Directions: An exact transcription of all the entries below is required.

Records supplied:
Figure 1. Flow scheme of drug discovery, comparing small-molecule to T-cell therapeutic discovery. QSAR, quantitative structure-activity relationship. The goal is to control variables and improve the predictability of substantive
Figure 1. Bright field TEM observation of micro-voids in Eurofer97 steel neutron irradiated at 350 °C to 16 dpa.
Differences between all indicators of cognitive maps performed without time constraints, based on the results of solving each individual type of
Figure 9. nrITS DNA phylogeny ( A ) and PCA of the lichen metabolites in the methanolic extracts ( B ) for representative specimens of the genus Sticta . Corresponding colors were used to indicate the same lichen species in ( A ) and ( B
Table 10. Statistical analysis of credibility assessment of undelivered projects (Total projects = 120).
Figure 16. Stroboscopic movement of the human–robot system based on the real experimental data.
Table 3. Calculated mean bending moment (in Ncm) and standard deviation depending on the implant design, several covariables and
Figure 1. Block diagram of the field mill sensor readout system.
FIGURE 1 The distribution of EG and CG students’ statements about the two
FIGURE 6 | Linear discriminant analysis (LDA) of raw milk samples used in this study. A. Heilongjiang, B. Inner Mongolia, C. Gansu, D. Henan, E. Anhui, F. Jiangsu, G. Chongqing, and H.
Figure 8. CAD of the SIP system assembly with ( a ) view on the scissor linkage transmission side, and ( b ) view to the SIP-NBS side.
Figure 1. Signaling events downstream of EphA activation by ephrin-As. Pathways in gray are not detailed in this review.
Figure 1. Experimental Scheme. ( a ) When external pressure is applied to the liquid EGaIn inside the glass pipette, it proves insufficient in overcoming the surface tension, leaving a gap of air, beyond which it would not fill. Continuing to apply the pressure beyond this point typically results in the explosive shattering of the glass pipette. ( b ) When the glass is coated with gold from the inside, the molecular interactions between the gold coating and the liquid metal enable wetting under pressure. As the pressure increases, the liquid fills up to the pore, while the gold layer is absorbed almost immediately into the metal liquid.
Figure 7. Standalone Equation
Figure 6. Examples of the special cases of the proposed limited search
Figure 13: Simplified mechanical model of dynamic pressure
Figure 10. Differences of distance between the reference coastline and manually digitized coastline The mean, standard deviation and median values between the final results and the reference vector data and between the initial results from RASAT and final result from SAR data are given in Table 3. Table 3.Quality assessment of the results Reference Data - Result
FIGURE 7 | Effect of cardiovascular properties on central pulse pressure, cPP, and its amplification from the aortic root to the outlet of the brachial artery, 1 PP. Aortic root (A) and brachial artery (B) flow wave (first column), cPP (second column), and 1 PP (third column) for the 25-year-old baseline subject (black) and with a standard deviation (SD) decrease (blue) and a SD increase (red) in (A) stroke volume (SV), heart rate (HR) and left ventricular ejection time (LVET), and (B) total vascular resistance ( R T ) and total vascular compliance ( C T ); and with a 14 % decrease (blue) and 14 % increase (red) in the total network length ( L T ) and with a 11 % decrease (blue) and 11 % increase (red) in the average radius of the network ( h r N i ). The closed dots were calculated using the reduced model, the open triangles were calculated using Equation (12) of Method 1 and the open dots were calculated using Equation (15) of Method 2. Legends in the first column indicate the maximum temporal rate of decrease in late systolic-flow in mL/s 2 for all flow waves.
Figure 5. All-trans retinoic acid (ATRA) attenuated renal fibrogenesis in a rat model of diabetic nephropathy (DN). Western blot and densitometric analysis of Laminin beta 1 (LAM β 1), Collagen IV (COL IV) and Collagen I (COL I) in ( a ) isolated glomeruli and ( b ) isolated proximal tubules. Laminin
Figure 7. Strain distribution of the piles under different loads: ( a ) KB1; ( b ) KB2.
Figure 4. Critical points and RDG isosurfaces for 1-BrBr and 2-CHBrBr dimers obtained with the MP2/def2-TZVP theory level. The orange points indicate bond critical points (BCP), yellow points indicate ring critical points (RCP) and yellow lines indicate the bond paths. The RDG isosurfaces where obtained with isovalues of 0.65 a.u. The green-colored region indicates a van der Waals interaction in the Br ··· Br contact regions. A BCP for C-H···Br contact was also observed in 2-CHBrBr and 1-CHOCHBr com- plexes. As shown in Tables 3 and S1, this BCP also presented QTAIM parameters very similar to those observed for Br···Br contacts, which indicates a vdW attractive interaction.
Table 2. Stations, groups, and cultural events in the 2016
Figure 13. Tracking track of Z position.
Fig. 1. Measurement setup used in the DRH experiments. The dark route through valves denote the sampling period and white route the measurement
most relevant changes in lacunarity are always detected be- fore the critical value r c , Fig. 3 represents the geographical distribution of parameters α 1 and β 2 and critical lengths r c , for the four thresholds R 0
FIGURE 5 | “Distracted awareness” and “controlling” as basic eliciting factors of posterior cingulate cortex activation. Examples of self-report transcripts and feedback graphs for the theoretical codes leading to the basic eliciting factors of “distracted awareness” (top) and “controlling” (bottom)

Result of the task:
Figure 1. Flow scheme of drug discovery, comparing small-molecule to T-cell therapeutic discovery. QSAR, quantitative structure-activity relationship. The goal is to control variables and improve the predictability of substantive
Figure 1. Bright field TEM observation of micro-voids in Eurofer97 steel neutron irradiated at 350 °C to 16 dpa.
Differences between all indicators of cognitive maps performed without time constraints, based on the results of solving each individual type of
Figure 9. nrITS DNA phylogeny ( A ) and PCA of the lichen metabolites in the methanolic extracts ( B ) for representative specimens of the genus Sticta . Corresponding colors were used to indicate the same lichen species in ( A ) and ( B
Table 10. Statistical analysis of credibility assessment of undelivered projects (Total projects = 120).
Figure 16. Stroboscopic movement of the human–robot system based on the real experimental data.
Table 3. Calculated mean bending moment (in Ncm) and standard deviation depending on the implant design, several covariables and
Figure 1. Block diagram of the field mill sensor readout system.
FIGURE 1 The distribution of EG and CG students’ statements about the two
FIGURE 6 | Linear discriminant analysis (LDA) of raw milk samples used in this study. A. Heilongjiang, B. Inner Mongolia, C. Gansu, D. Henan, E. Anhui, F. Jiangsu, G. Chongqing, and H.
Figure 8. CAD of the SIP system assembly with ( a ) view on the scissor linkage transmission side, and ( b ) view to the SIP-NBS side.
Figure 1. Signaling events downstream of EphA activation by ephrin-As. Pathways in gray are not detailed in this review.
Figure 1. Experimental Scheme. ( a ) When external pressure is applied to the liquid EGaIn inside the glass pipette, it proves insufficient in overcoming the surface tension, leaving a gap of air, beyond which it would not fill. Continuing to apply the pressure beyond this point typically results in the explosive shattering of the glass pipette. ( b ) When the glass is coated with gold from the inside, the molecular interactions between the gold coating and the liquid metal enable wetting under pressure. As the pressure increases, the liquid fills up to the pore, while the gold layer is absorbed almost immediately into the metal liquid.
Figure 7. Standalone Equation
Figure 6. Examples of the special cases of the proposed limited search
Figure 13: Simplified mechanical model of dynamic pressure
Figure 10. Differences of distance between the reference coastline and manually digitized coastline The mean, standard deviation and median values between the final results and the reference vector data and between the initial results from RASAT and final result from SAR data are given in Table 3. Table 3.Quality assessment of the results Reference Data - Result
FIGURE 7 | Effect of cardiovascular properties on central pulse pressure, cPP, and its amplification from the aortic root to the outlet of the brachial artery, 1 PP. Aortic root (A) and brachial artery (B) flow wave (first column), cPP (second column), and 1 PP (third column) for the 25-year-old baseline subject (black) and with a standard deviation (SD) decrease (blue) and a SD increase (red) in (A) stroke volume (SV), heart rate (HR) and left ventricular ejection time (LVET), and (B) total vascular resistance ( R T ) and total vascular compliance ( C T ); and with a 14 % decrease (blue) and 14 % increase (red) in the total network length ( L T ) and with a 11 % decrease (blue) and 11 % increase (red) in the average radius of the network ( h r N i ). The closed dots were calculated using the reduced model, the open triangles were calculated using Equation (12) of Method 1 and the open dots were calculated using Equation (15) of Method 2. Legends in the first column indicate the maximum temporal rate of decrease in late systolic-flow in mL/s 2 for all flow waves.
Figure 5. All-trans retinoic acid (ATRA) attenuated renal fibrogenesis in a rat model of diabetic nephropathy (DN). Western blot and densitometric analysis of Laminin beta 1 (LAM β 1), Collagen IV (COL IV) and Collagen I (COL I) in ( a ) isolated glomeruli and ( b ) isolated proximal tubules. Laminin
Figure 7. Strain distribution of the piles under different loads: ( a ) KB1; ( b ) KB2.
Figure 4. Critical points and RDG isosurfaces for 1-BrBr and 2-CHBrBr dimers obtained with the MP2/def2-TZVP theory level. The orange points indicate bond critical points (BCP), yellow points indicate ring critical points (RCP) and yellow lines indicate the bond paths. The RDG isosurfaces where obtained with isovalues of 0.65 a.u. The green-colored region indicates a van der Waals interaction in the Br ··· Br contact regions. A BCP for C-H···Br contact was also observed in 2-CHBrBr and 1-CHOCHBr com- plexes. As shown in Tables 3 and S1, this BCP also presented QTAIM parameters very similar to those observed for Br···Br contacts, which indicates a vdW attractive interaction.
Table 2. Stations, groups, and cultural events in the 2016
Figure 13. Tracking track of Z position.
Fig. 1. Measurement setup used in the DRH experiments. The dark route through valves denote the sampling period and white route the measurement
most relevant changes in lacunarity are always detected be- fore the critical value r c , Fig. 3 represents the geographical distribution of parameters α 1 and β 2 and critical lengths r c , for the four thresholds R 0
FIGURE 5 | “Distracted awareness” and “controlling” as basic eliciting factors of posterior cingulate cortex activation. Examples of self-report transcripts and feedback graphs for the theoretical codes leading to the basic eliciting factors of “distracted awareness” (top) and “controlling” (bottom)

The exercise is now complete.